**Exercise:**
An exact, complete copy of the lines below is the expected answer.

Collection entries
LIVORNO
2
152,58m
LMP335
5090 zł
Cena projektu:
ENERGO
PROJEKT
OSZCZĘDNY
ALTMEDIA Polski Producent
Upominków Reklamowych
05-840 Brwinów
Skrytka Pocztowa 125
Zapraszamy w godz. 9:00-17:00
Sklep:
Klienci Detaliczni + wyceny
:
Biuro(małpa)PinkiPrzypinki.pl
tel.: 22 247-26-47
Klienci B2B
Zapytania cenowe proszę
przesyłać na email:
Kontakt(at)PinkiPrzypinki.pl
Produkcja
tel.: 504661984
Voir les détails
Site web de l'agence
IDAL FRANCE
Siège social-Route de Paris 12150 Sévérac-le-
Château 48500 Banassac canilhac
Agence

**Problem solution:**
LIVORNO
2
152,58m
LMP335
5090 zł
Cena projektu:
ENERGO
PROJEKT
OSZCZĘDNY
ALTMEDIA Polski Producent
Upominków Reklamowych
05-840 Brwinów
Skrytka Pocztowa 125
Zapraszamy w godz. 9:00-17:00
Sklep:
Klienci Detaliczni + wyceny
:
Biuro(małpa)PinkiPrzypinki.pl
tel.: 22 247-26-47
Klienci B2B
Zapytania cenowe proszę
przesyłać na email:
Kontakt(at)PinkiPrzypinki.pl
Produkcja
tel.: 504661984
Voir les détails
Site web de l'agence
IDAL FRANCE
Siège social-Route de Paris 12150 Sévérac-le-
Château 48500 Banassac canilhac
Agence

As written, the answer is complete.